**EXERCISE AIM**
Reproduce verbatim the entries below from the line with "Page size: 2001x1125." to the line with "885, 795, 931]", including both of those lines.
===== EXTRACTED RECORDS =====
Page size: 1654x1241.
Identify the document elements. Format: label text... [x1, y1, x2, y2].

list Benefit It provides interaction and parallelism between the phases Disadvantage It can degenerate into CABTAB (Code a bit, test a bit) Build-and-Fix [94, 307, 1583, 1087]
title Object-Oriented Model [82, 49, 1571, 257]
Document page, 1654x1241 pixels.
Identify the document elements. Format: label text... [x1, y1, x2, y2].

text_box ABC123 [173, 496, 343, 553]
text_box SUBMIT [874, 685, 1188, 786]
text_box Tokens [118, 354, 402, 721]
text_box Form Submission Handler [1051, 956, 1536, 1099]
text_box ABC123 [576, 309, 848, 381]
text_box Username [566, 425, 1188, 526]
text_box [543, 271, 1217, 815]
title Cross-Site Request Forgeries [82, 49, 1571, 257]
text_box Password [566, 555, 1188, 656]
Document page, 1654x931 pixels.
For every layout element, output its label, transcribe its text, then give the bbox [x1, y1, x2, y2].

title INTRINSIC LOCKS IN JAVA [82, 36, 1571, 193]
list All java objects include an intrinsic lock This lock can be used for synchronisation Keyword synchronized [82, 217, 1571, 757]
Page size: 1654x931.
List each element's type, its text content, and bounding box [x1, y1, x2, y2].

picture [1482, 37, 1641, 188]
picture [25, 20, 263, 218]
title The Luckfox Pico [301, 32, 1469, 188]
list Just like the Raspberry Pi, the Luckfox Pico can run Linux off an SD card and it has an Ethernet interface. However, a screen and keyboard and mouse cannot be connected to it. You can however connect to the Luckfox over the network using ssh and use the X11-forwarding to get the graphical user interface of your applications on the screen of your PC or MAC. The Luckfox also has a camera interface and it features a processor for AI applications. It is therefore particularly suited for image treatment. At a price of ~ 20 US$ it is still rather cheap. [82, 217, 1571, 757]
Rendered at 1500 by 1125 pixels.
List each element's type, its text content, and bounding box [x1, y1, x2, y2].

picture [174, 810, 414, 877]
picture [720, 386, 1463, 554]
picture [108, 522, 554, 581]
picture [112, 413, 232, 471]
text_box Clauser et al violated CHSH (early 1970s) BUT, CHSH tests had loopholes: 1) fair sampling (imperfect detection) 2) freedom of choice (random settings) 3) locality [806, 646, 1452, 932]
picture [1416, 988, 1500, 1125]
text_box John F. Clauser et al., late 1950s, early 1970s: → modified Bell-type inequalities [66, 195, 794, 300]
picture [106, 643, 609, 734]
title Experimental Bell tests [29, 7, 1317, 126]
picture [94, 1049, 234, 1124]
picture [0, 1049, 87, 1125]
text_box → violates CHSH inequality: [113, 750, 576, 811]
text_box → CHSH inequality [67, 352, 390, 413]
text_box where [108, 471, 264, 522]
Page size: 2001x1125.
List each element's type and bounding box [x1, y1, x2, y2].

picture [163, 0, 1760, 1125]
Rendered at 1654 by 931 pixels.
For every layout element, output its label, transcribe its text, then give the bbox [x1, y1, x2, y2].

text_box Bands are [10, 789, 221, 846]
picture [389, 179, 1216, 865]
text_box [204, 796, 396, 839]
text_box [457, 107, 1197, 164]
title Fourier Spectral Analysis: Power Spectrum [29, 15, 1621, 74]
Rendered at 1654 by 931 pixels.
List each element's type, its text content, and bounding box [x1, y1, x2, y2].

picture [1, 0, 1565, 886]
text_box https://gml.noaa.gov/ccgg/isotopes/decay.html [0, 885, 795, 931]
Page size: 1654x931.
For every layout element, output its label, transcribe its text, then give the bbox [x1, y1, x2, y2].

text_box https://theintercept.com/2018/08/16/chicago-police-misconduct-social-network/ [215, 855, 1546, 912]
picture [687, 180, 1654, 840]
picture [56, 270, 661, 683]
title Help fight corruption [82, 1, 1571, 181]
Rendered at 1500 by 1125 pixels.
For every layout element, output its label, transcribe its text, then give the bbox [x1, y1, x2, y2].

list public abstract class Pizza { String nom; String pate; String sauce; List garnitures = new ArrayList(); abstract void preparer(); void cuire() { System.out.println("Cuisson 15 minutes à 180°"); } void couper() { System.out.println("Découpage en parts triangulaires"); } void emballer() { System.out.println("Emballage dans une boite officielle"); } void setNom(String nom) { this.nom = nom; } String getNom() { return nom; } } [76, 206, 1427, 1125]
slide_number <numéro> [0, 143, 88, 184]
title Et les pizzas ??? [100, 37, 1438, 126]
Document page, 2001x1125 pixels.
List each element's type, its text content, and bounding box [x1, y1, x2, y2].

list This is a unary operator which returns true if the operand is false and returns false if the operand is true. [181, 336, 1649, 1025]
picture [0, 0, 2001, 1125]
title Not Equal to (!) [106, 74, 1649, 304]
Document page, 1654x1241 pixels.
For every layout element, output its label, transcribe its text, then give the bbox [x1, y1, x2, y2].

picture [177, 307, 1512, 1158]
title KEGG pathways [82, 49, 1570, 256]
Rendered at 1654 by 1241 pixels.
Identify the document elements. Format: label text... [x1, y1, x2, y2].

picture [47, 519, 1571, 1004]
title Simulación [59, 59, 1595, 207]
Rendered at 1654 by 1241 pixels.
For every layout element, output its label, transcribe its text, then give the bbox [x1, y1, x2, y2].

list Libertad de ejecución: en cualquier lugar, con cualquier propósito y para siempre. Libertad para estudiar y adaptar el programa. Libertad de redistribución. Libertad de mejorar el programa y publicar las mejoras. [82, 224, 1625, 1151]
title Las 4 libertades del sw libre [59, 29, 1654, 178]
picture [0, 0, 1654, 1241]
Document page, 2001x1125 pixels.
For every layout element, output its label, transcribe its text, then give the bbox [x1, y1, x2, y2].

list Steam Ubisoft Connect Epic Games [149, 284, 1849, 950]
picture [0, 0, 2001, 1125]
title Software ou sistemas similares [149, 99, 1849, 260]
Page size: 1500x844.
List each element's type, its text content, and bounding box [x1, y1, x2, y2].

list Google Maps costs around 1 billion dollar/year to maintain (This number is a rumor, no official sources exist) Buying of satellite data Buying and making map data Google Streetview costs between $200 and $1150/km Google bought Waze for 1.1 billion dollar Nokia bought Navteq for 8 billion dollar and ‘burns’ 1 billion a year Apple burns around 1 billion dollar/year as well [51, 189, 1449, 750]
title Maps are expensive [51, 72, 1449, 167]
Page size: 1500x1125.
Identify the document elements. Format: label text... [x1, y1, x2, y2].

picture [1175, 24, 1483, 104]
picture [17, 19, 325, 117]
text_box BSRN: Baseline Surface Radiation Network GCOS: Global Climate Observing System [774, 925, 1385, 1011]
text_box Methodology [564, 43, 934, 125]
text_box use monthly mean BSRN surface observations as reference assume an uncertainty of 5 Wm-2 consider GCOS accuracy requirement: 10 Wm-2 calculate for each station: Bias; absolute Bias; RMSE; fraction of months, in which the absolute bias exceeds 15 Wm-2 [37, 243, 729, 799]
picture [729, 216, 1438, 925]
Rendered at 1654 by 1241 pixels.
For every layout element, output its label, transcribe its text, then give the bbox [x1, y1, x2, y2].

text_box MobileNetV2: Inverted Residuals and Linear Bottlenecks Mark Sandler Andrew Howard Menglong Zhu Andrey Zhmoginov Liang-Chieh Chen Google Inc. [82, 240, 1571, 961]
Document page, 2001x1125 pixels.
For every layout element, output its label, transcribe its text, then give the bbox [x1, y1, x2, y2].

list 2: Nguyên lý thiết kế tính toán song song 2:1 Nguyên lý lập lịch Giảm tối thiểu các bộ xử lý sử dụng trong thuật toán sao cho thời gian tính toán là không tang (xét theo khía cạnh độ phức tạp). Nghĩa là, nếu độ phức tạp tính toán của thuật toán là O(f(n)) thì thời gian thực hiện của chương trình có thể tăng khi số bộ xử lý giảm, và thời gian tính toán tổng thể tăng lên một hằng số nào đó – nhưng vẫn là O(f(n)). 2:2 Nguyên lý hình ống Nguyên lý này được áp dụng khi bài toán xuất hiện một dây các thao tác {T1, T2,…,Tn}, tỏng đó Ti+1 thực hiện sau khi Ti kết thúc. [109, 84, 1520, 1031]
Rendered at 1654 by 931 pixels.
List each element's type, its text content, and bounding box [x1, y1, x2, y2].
=====
**SOLUTION FOR THIS PROBLEM**
Page size: 2001x1125.
List each element's type and bounding box [x1, y1, x2, y2].

picture [163, 0, 1760, 1125]
Rendered at 1654 by 931 pixels.
For every layout element, output its label, transcribe its text, then give the bbox [x1, y1, x2, y2].

text_box Bands are [10, 789, 221, 846]
picture [389, 179, 1216, 865]
text_box [204, 796, 396, 839]
text_box [457, 107, 1197, 164]
title Fourier Spectral Analysis: Power Spectrum [29, 15, 1621, 74]
Rendered at 1654 by 931 pixels.
List each element's type, its text content, and bounding box [x1, y1, x2, y2].

picture [1, 0, 1565, 886]
text_box https://gml.noaa.gov/ccgg/isotopes/decay.html [0, 885, 795, 931]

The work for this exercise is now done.